Entre ele e Stroll a 14 voltas da bandeirada havia 14s501 de diferença. O ritmo do finlandês foi de tirar o fôlego, se aproximando na média de um segundo por volta do adversário. A projeção indicava que entraria na última reta podendo usar o DRS para tentar a ultrapassagem no canadense, por estar a um segundo ou menos dele, e receber a bandeirada em segundo.

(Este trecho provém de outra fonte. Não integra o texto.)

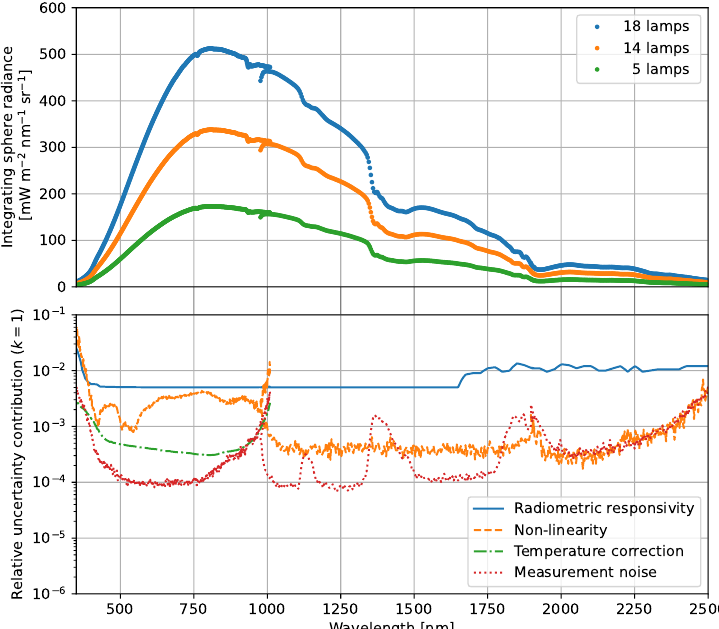
Figure 12. ( top ) Radiance from the integrating sphere at different lamp combinations as measured with the calibrated spectroradiometer. ( bottom ) Uncertainty contributions in the spectroradiome- ter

Pois na última volta Bottas estabelece a sua melhor na prova, terceira no geral, 1min43s925, e de fato pega o vácuo da Williams FW40-Mercedes de Stroll. Como são 2.200 metros de aceleração plena, da realidade um pouco menos, por a linha de chegada ser antes da freada para a curva 1, Bottas alinhou sua Mercedes W08 Hybrid com a traseira da Williams e a poucos metros da linha da bandeirada, mais rápido, ajudado pelo vácuo, desviou para a direita para ultrapassar e cruzar 105 milésimos na frente do agora promissor Stroll.
O finlandês dá detalhes da empreitada, sobre como atropelou nas 14 voltas finais. “Quando eu recebei a mensagem de que Lewis teve de parar para fixar o protetor de cabeça, a informação que ficou comigo era de que o problema atingira Sebastian e não Lewis. Por isso me surpreendi ao saber que Lewis estava atrás de mim. A equipe me passou a diferença para Lance, depois de eu passar Ocon, e se fizesse tudo absolutamente certo o segundo lugar era algo possível”, disse. Seu talento, não do tipo que aparece muito, o levou a essa grande conquista.
Ricciardo e Bottas vão para a pista, agora, com os demais 18 pilotos da F1, no primeiro treino livre do GP da Áustria, dia 7, em Spielberg. Quantas fichas Ricciardo e Bottas vão apostar em si próprios desta vez? Será que os ensinamentos de Baku os educou de alguma forma? Bottas falou sobre isso: “A experiência de hoje mostrou que nunca devemos desistir, nunca sabemos o que vai acontecer numa corrida. O que temos sempre de fazer é manter a cabeça baixa e seguir o tempo todo dando tudo de si”.